Интервьюирование изначально задумывалось как основной метод сбора информации. Опасение, что бездомные=нелюдимые, не оправдалось. Они также спокойно реагировали и на диктофон. Боязнь психологически травмировать информантов тоже подтвердилась лишь отчасти (некоторые неприятные воспоминания). . Разговор о том, как информант попал в Dwyer, получался плохо. В ответ либо отговаривались несколькими фразами, либо уходили в рассуждения об отвлеченных материях. Иногда уже в ходе интервью выяснялось, что человек просто психически болен. Для этой группы информантов интервьюирование оказалось действительно слишком жестким методом. Для других же, выросших в бедности, отдельная комната в приюте- чуть ли не предмет гордости. Информанты подробно и практически без эмоций описывали свои беды, рассказывая о неблагодарных детях и злых родственниках, которые выгнали их на улицу или не поддержали в трудную минуту, или о злых мужьях, которые их били и унижали. Интервьюирование имело важное ритуальное значение прежде всего для меня самой. Оно оправдывало мое пребывание в Dwyer, давало ощущение проделанной работы.
Страх перед информантом.
Судя по составу попавших в мою «выборку», я чувствовала себя эмоционально более комфортно с женщинами, чем с мужчинами, и со светлокожими постояльцами (белыми и hispanics) лучше, чем с чернокожими. Постепенно страхи исчезли, я уже не боялась брать интервью в комнате информантов, даже стремилась к этому, т. к. жилище может много рассказать о своем хозяине. Одновременно проходило и недоверие (перестала прятать лэптоп, давала играть).
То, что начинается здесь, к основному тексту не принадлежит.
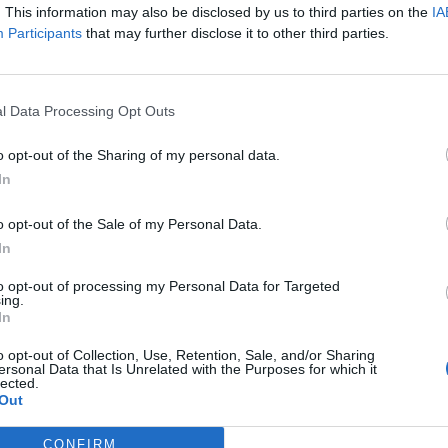
. This information may also be disclosed by us to third parties on the
IA
Participants
that may further disclose it to other third parties.
da à FAB
:
l Data Processing Opt Outs
o opt-out of the Sharing of my personal data.
In
ldade de NY
:
o opt-out of the Sale of my Personal Data.
In
to opt-out of processing my Personal Data for Targeted
ing.
In
o opt-out of Collection, Use, Retention, Sale, and/or Sharing
ersonal Data that Is Unrelated with the Purposes for which it
lected.
Out
CONFIRM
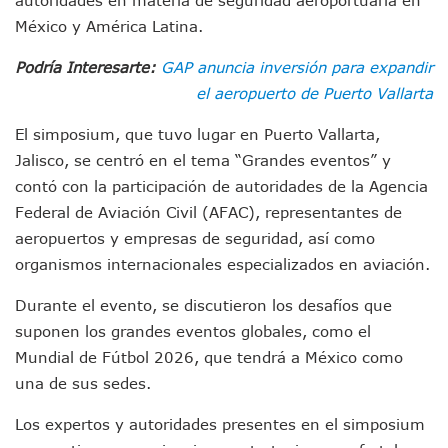
Morenistas Imparten Taller En Puerto Vallarta
México y América Latina.
CEDHJ Señala Violaciones A Derechos De Víctima De Abuso
Ayutla Bajo Investigación Tras Reporte De Posible Cremato
Podría Interesarte:
GAP anuncia inversión para expandir
Maleza Crece En Camellones De La Principal Avenida Turíst
el aeropuerto de Puerto Vallarta
Lluvias E Inundaciones No Detienen El Transporte Público E
Bruno Blancas Reúne A Especialistas Para Analizar La Cons
El simposium, que tuvo lugar en Puerto Vallarta,
Entregan Aparato Auditivo A Don Juan Ramírez En Puerto Va
Jalisco, se centró en el tema “Grandes eventos” y
Juan Carlos Castro Realiza Asamblea Informativa En La Colo
contó con la participación de autoridades de la Agencia
Huracán En Formación Podría Generar Oleaje Elevado En L
Viajar A Puerto Vallarta Este Verano Puede Costar Hasta 2
Federal de Aviación Civil (AFAC), representantes de
Buscan Reducir Riesgos Por Cocodrilos En Playas De Puerto
aeropuertos y empresas de seguridad, así como
Plantean “Ley Don Juanito” Al Diputado Federal Bruno Blan
organismos internacionales especializados en aviación.
Vecinos De La Playita Reciben A Juan Carlos Castro
Asesinan En Oaxaca Al Periodista Francisco Alejandro Leyv
Durante el evento, se discutieron los desafíos que
Detienen A Cuatro Hombres Armados En Bucerías; Asegur
suponen los grandes eventos globales, como el
Yussara Canales Pide Transparencia Sobre Nuevo Vertedero
Mundial de Fútbol 2026, que tendrá a México como
Adultos Mayores De Ixtapa Tendrán Una “Casa De Día” Re
una de sus sedes.
Mujeres Recorren Calles De Ixtapa Para Identificar Proble
Bruno Blancas Convoca A Mesa De Análisis Para La Conserv
Los expertos y autoridades presentes en el simposium
CUCosta E IMSS Nayarit Avanzan En Acuerdos Para Ampliar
Наблюдения за жизнью постояльцев Dwyer, информация о системе социальной помощи в Америке, общение с социальными работниками существенно изменили мое отношение к бездомным. Для России бедность и нищета, как правило, соседствуют с безысходностью. При той системе социальной помощи, которая существует в Америке, можно вполне беспроблемно жить будучи бедным и бездомным, что и делали многие обитатели Dwyer: они не особенно старались искать работу, существуя на самые разные социальные пособия. Характерно, что пособия воспринимались ими как нечто само собой разумеющееся.
Я была для них экзотическим персонажем — многие слышали лишь название страны, из которой я приехала, но не представляли точно, где она находится («где-то на севере»).
Ряд событий, произошедших ближе к концу моего пребывания в Сан-Антонио, я расцениваю как свидетельство того, что жители Dwyer меня приняли. Так, Мария стала курить при мне в своей комнате. Кроме того, я считаю важным отметить и то, что со временем некоторые постояльцы стали «стрелять» у меня деньги. Занимать друг у друга небольшие суммы — два-три доллара — нормальная практика, принятая среди жителей Dwyer, при этом долг, как правило, не возвращается.
Месяц, проведенный в Dwyer, дал мне новый исследовательский опыт включенного наблюдения в другой культурной и языковой среде, из которого я получила гораздо больше представления о жизни бездомных и бедных, чем из всей прочей деятельности в рамках проекта.